Pirsig and his son ride with his close friends John and Sylvia. They have an expensive BMW motorcycle and John, like most of us, wants to enjoy driving it without getting into maintenance and technological problems.  The handlebars of John’s BMA started slipping, and Pirsig is offering to shim them with a can of beer. He writes:

“I thought this was pretty clever myself. Save him a trip to God knows where to get shim stock. Save him time. Save him money. But to my surprise, he didn’t see the cleverness of this at all…. As far as I know, those handlebars are still loose. And I believe now that he was actually offended at the time. I had had the nerve to propose repair of his new eighteen-hundred dollar BMW, the pride of a half-century of German mechanical finesse, with a piece of old beer can!….What emerged in vague form at first and then in sharper outline was the explanation that…I was going at it in terms of underlying form. He was going at it in terms of immediate appearance. I was seeing what the shim meant. He was seeing what the shim was… Who likes to think of a beautiful precision machine fixed with an old hunk of junk?”

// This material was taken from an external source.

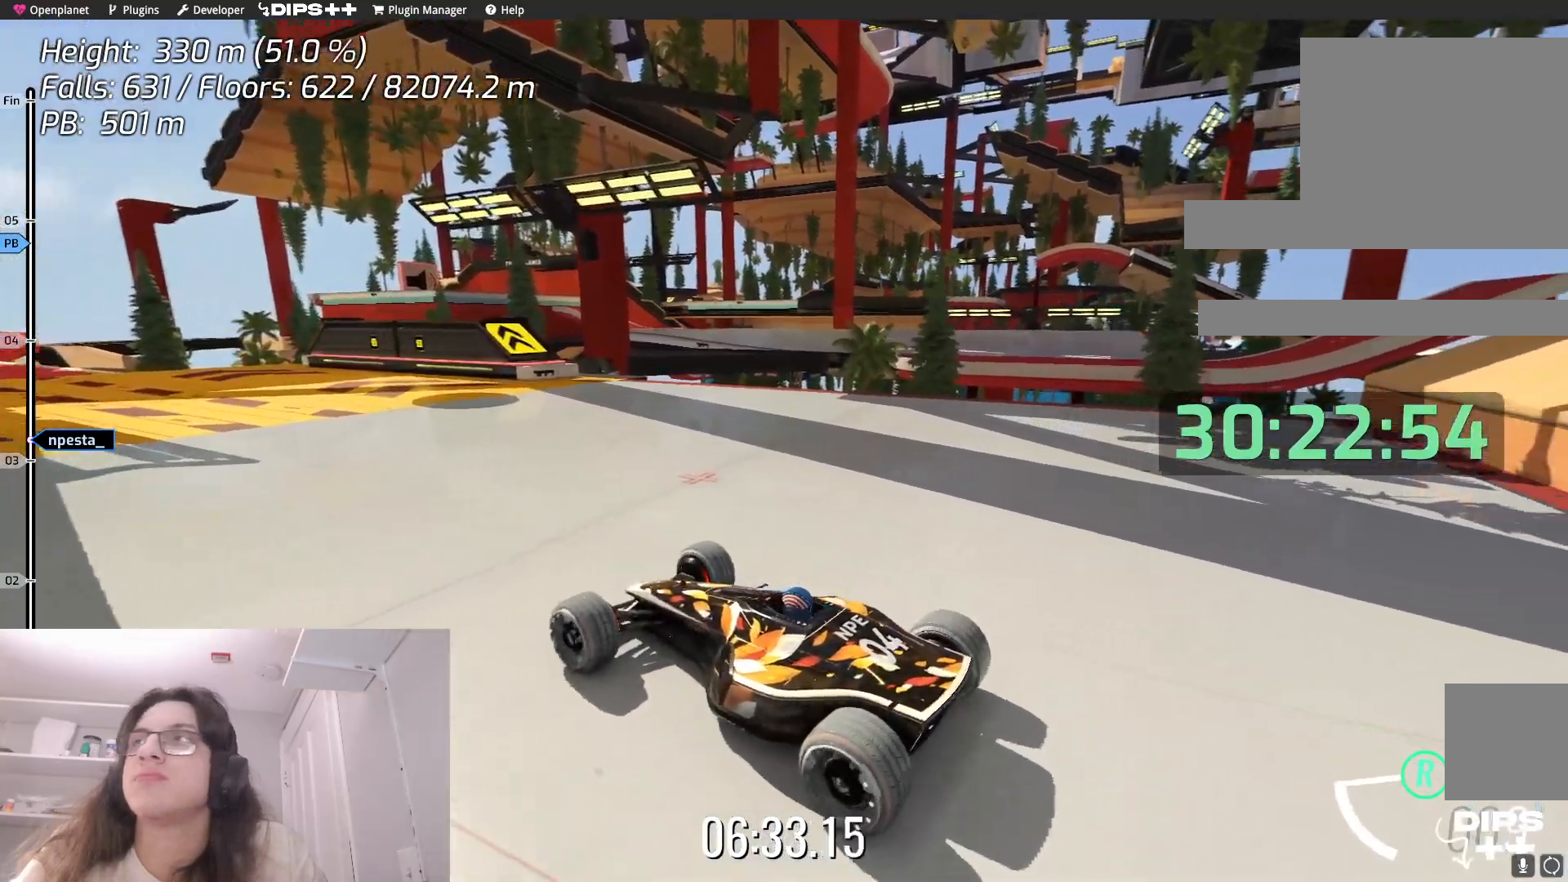
{"keys": [], "events": [[183, "down", "down"], [450, "down", "up"]]}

Should you ask how this story is connected to al-Jazari?  Without any discussions or explanations, he used a Walnut as a buoy. To me, this is identical to using a beer can as a shim, i.e., looking at things in terms of the underlying form. I would like to finish in a quote from Pirsig on the essence and form. If I replaced steel with copper, Al-Jazari (in my opinion) would agree with every word:

” I’ve noticed that people who have never worked with steel have trouble seeing this—that the motorcycle is primarily a mental phenomenon. They associate metal with given shapes—pipes, rods, girders, tools, parts—all of them fixed and inviolable, and think of it as primarily physical. But a person who does machining or foundry work or forger work or welding sees “steel” as having no shape at all. Steel can be any shape you want if you are skilled enough, and any shape but the one you want if you are not.”